Pages

4 Aralık 2014 Perşembe

Seni Görünce Her Şey 404

 

Aslında terlemek gibi bir planım yoktu. Hele ki dışarıda göte meraklı bir soğuk varken. Ama insan yapısı çok değişik, acayip kuntik. Çünkü seni görünce bir an elim ayağım boşaldı. Yok artık dedim, melekler de tayt giyiyormuş. Tam da karşımdaydı. Paralel kenarım gibi duruyordu. Gözlerim öyle kitlendi ki ona önümden biri geçse ortadan 2'ye ayrılırdı. Çok güzeldi. Fazla güzeldi hatta. Bir insanın bu kadar güzel olması haksızlık. Hiç bu kadar sevaba girmemiştim. Orada öylece duruyordu.
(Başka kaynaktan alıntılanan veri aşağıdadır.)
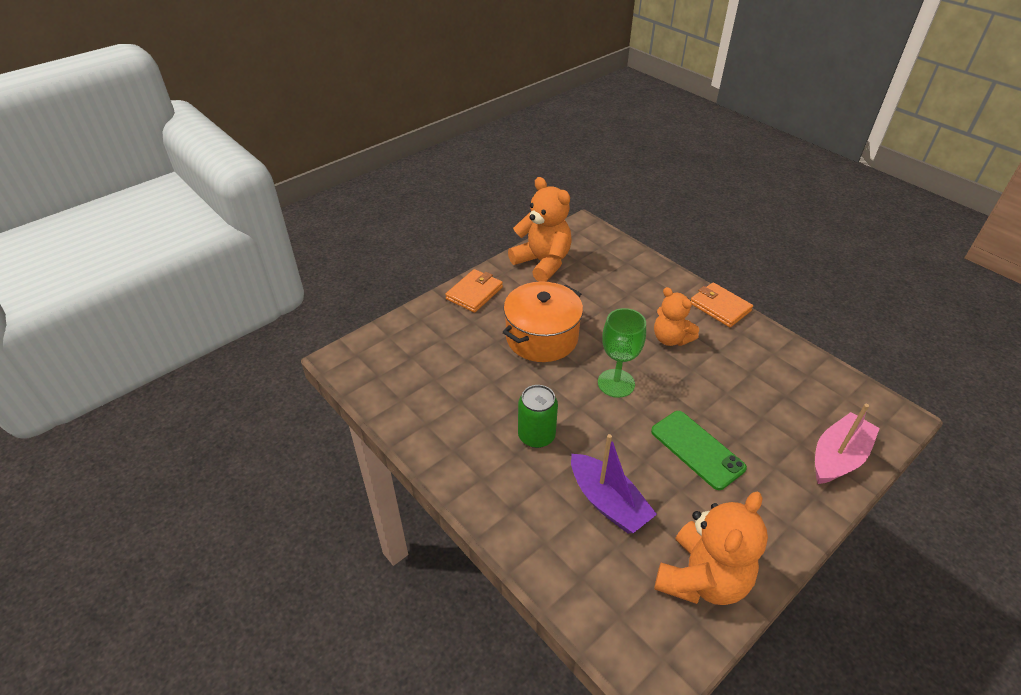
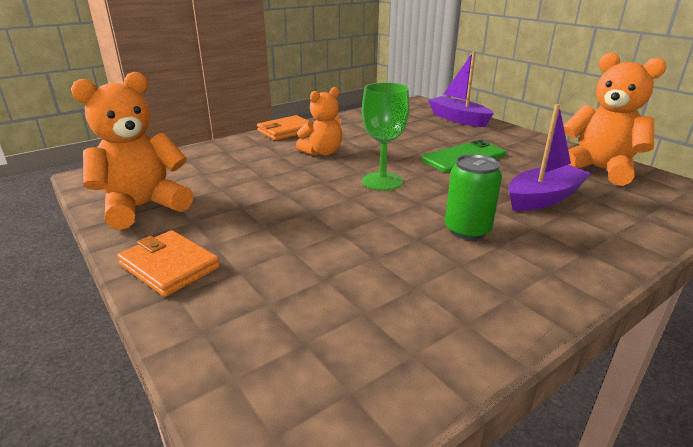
camera: 85 degrees left, 15 degrees down
orange pot [503,281,583,362] -> none
pink boat [815,404,880,484] -> purple boat [428,51,494,127]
Bir insan bu kadar mı güzel durabilir? İçimde şematik bir şekilde parçalara ayırıyordum onu. Her yanını ayrı ayrı seveyim ki daha fazla sevmiş olayım diye. Kıvır kıvır saçları vardı. Böyle saçlarına gözlerini kırpmadan bak 10 saniye sonra kapa gözlerini, direk belirsin beyninde. Kısaydı saçları. Ama uzundu da. Legolasın okları kadar etkileyici kaşları vardı. Ah o burnu. Sadece burnu bile koca bir kreşi sevindirmeye yeter; o kadar tatlı! Peercing de vardı burnunda. O demir parçasını bile kıskandım o anda.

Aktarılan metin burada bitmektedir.